* _TEXT EXTRACT_

** start **

For discrete signals, the multiplication in frequency domain is equivalent of circulant convolution. In order to achieve linear convolution with different shapes (full, same, valid) you need to do some padding and indices arithmetic as shown in the linked answer.

Julia Implementation

As a practice, let's implement this in Julia.

using FFTW;

function Conv2DFreqDom( mI :: Matrix{T}, mH :: Matrix{T}; convMode :: ConvMode = CONV_MODE_FULL ) where {T <: AbstractFloat}

    numRowsI, numColsI = size(mI);
    numRowsH, numColsH = size(mH);

    if (convMode == CONV_MODE_FULL)
        numRowsFft  = numRowsI + numRowsH - 1;
        numColsFft  = numColsI + numColsH - 1;
        mO = Matrix{T}(undef, (numRowsI, numColsI) .+ (numRowsH, numColsH) .- 1);
    elseif (convMode == CONV_MODE_SAME)
        numRowsFft  = numRowsI + numRowsH;
        numColsFft  = numColsI + numColsH;
        mO = Matrix{T}(undef, (numRowsI, numColsI));
    elseif (convMode == CONV_MODE_VALID)
        numRowsFft  = numRowsI;
        numColsFft  = numColsI;
        mO = Matrix{T}(undef, (numRowsI, numColsI) .- (numRowsH, numColsH) .+ 1);
    end

    mT1 = Matrix{complex(T)}(undef, numRowsFft, numColsFft);
    mT2 = Matrix{complex(T)}(undef, numRowsFft, numColsFft);

    Conv2DFreqDom!(mO, mI, mH, mT1, mT2; convMode = convMode);

    return mO;

end

function Conv2DFreqDom!( mO :: Matrix{T}, mI :: Matrix{T}, mH :: Matrix{T}, mT1 :: Matrix{Complex{T}}, mT2 :: Matrix{Complex{T}}; convMode :: ConvMode = CONV_MODE_FULL ) where {T <: AbstractFloat}

    numRowsI, numColsI = size(mI);
    numRowsH, numColsH = size(mH);

    if (convMode == CONV_MODE_FULL)

** end **

* _ROWS_
** start **

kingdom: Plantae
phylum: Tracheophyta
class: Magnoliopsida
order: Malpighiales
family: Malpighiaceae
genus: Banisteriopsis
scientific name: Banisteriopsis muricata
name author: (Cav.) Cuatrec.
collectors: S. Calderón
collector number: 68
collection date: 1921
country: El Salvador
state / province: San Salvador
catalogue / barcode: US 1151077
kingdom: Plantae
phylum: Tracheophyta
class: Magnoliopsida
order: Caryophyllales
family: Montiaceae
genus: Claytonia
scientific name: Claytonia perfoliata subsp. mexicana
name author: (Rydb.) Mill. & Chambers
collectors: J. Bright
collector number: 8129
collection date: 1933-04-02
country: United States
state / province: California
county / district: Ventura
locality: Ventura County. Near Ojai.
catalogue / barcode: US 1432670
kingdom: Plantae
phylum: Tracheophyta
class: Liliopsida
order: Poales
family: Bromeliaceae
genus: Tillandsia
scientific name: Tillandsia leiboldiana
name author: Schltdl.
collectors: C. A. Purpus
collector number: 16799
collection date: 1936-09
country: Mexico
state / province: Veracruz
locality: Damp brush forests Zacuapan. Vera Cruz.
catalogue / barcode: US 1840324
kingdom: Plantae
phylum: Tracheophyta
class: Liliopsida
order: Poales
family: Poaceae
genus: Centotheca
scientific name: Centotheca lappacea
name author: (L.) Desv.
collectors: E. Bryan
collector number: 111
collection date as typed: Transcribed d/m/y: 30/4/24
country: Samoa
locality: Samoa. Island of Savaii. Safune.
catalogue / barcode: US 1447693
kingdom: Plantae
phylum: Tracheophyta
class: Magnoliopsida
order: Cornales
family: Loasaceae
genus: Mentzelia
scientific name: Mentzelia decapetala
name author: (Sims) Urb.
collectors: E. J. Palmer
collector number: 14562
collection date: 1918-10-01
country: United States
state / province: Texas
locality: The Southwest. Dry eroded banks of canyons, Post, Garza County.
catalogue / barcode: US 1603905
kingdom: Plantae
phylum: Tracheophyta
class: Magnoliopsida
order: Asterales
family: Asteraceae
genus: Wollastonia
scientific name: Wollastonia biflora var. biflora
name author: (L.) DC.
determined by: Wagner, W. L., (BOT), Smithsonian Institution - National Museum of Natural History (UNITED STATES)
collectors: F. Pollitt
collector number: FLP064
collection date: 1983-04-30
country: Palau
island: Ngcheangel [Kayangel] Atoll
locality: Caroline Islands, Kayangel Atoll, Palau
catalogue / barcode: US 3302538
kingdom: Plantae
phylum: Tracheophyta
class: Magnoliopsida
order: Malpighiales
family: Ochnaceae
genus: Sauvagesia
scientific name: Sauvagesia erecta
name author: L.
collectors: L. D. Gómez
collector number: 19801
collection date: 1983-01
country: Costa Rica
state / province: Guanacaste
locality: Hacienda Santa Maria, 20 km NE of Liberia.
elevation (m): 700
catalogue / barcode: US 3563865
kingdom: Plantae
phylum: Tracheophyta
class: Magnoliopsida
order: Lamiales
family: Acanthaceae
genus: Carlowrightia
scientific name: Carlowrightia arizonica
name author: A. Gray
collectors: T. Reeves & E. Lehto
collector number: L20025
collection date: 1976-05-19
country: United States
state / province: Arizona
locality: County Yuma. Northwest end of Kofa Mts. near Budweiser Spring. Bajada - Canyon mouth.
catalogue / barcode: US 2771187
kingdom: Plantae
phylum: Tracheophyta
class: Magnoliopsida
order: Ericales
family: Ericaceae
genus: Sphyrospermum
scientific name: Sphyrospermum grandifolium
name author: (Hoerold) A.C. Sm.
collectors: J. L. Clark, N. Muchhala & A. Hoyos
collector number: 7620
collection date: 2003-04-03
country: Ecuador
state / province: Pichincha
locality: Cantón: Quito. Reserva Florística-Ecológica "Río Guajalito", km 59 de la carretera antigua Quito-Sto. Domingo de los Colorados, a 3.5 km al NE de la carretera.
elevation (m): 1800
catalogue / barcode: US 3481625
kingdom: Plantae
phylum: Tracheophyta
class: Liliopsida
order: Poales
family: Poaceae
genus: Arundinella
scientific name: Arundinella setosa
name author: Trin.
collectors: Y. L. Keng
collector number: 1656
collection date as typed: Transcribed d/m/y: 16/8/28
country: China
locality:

** end **

* _SET PROBLEM 1_
Rewrite the paragraph of the convolution text that begins "For discrete signals, the multiplication" as a short bulleted list that keeps its main facts.
* _SET PROBLEM 2_
In one or two sentences, state why the convolution text says padding and index arithmetic are needed for frequency-domain convolution.

* _FULL OUTPUT 1_
- For discrete signals, multiplication in the frequency domain is equivalent to circulant convolution.
- Linear convolution in the full, same, or valid shape requires padding and index arithmetic.
- The linked answer shows how.

* _FULL OUTPUT 2_
For discrete signals, multiplication in the frequency domain is equivalent to circulant convolution, not linear convolution. Padding and index arithmetic are therefore needed to get linear convolution in the full, same, or valid shape.